Voorzitter! Ik moet mevrouw Jorritsma teleurstellen. Het is een staande praktijk om die adviesprijzen ook in de praktijk te realiseren. Het is overigens meer in de buurt van 2,5 cent per kubieke meter dan van 3 cent per kubieke meter. De praktijk is dat de verhoging gewoon wordt doorberekend naar de eindverbruiker.

Mevrouw Vos (GroenLinks):

Voorzitter! Ik wil de minister nog één punt voorleggen. Vindt hij niet dat wij zouden moeten kijken naar een andere vaststelling van de gasprijs, gelet op het feit dat juist deze wijze van vaststelling uitermate ongelukkig uitpakt? Juist in zo'n jaar van strenge winters gaan die prijzen vrijwel automatisch omhoog. De consument heeft dan hogere kosten omdat hij meer gas verbruikt en daar komt dan nog een aantal centen bovenop vanwege de prijsstijging van de huisbrandolie. Is dit systeem dus niet uitermate ongelukkig en verdient dat geen verandering?

Minister Wijers:

Voorzitter! Aan alle systemen die je voor prijsvaststelling gebruikt, zitten voor- en nadelen. Ik denk dat dit systeem een normale marktwerking het meest benadert, maar ik ben het met mevrouw Vos eens dat een strenge winter op twee plekken tegelijk – in dit geval was er een strenge winter in de Verenigde Staten en in Europa – extra zwaar aantikt. Het is een goed idee om de suggestie van de heer Crone te volgen om in de nota ook uitgebreider op het prijzensysteem terug te komen. Ik wijs er wel op dat alternatieve systemen ook echt hun nadelen hebben. Ik vraag mevrouw Vos daarom er rekening mee te houden dat een verandering van systeem ook vergaande consequenties kan hebben voor het realiseren van allerlei andere idealen die wij hier in de Kamer proberen te realiseren.

De heer Leerkes (Unie 55+):

Voorzitter! Volgens mij betalen de burgers dit jaar al drievoudig meer. In de eerste plaats is er de lange, koude winter, in de tweede plaats de ecotaks en in de derde plaats komt daar nu de gasprijsverhoging overheen. De minister heeft ongetwijfeld de mogelijkheid om deze verhogingen tegen te houden. Mijn vraag is simpelweg: wil de minister gebruikmaken van dit recht om een verdergaande aantasting van de koopkracht te voorkomen?

Minister Wijers:

Voorzitter! Ik moet de heer Leerkes corrigeren. Het is namelijk niet zo dat de ecotaks verkeerd uitpakt. Zoals men weet, heeft de ecotaks als gevolg dat de lasten op het milieu worden verzwaard en de lasten op arbeid worden verlicht. Voor de consument betekent het dus een koopkrachtneutrale exercitie.
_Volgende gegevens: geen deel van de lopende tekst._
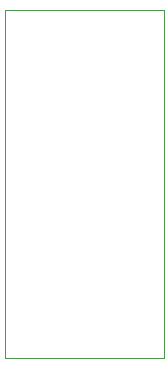
<source format=gbr>
G04 #@! TF.GenerationSoftware,KiCad,Pcbnew,(5.1.4)-1*
G04 #@! TF.CreationDate,2019-09-18T19:17:11-04:00*
G04 #@! TF.ProjectId,clock_buffer,636c6f63-6b5f-4627-9566-6665722e6b69,rev?*
G04 #@! TF.SameCoordinates,Original*
G04 #@! TF.FileFunction,Profile,NP*
%FSLAX46Y46*%
G04 Gerber Fmt 4.6, Leading zero omitted, Abs format (unit mm)*
G04 Created by KiCad (PCBNEW (5.1.4)-1) date 2019-09-18 19:17:11*
%MOMM*%
%LPD*%
G04 APERTURE LIST*
%ADD10C,0.120000*%
G04 APERTURE END LIST*
D10*
X157988000Y-85344000D02*
X157988000Y-114808000D01*
X144526000Y-85344000D02*
X157988000Y-85344000D01*
X144526000Y-114808000D02*
X144526000Y-85344000D01*
X157988000Y-114808000D02*
X144526000Y-114808000D01*
M02*

</source>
Verder is de tweede onjuiste veronderstelling van de heer Leerkes dat ik de mogelijkheid zou hebben om in te grijpen. Bij contracten tussen private partijen kan de minister niet zomaar ingrijpen. Die mogelijk bestond in theorie in 1993, toen het contract tussen de Gasunie en de distributiebedrijven werd gesloten en daar goedkeuring aan werd verleend. Ik kan helaas dus op beide veronderstellingen niet positief reageren.

De heer Janmaat (CD):

Voorzitter! Nu genieten niet alleen de Nederlandse huishoudens van het gebruik van het aardgas in Slochteren. Zo'n beetje half Europa gebruikt ons aardgas. Is onze regering nu in staat om, weliswaar via private contracten, behalve iedere keer een verhoging aan de Nederlandse huishoudens op te leggen, deze verhogingen ook aan het buitenland op te leggen? Is zij alleen in staat de eigen bevolking keer op keer de duimschroeven aan te draaien?

Minister Wijers:

Voorzitter! Ik kan de heer Janmaat geruststellen. De Gasunie heeft vrij recent een heronderhandeling over de exportcontracten afgesloten en is erin geslaagd om de prijzen zodanig te verhogen dat ook de Nederlandse bevolking daar in volle hevigheid de vruchten van plukt.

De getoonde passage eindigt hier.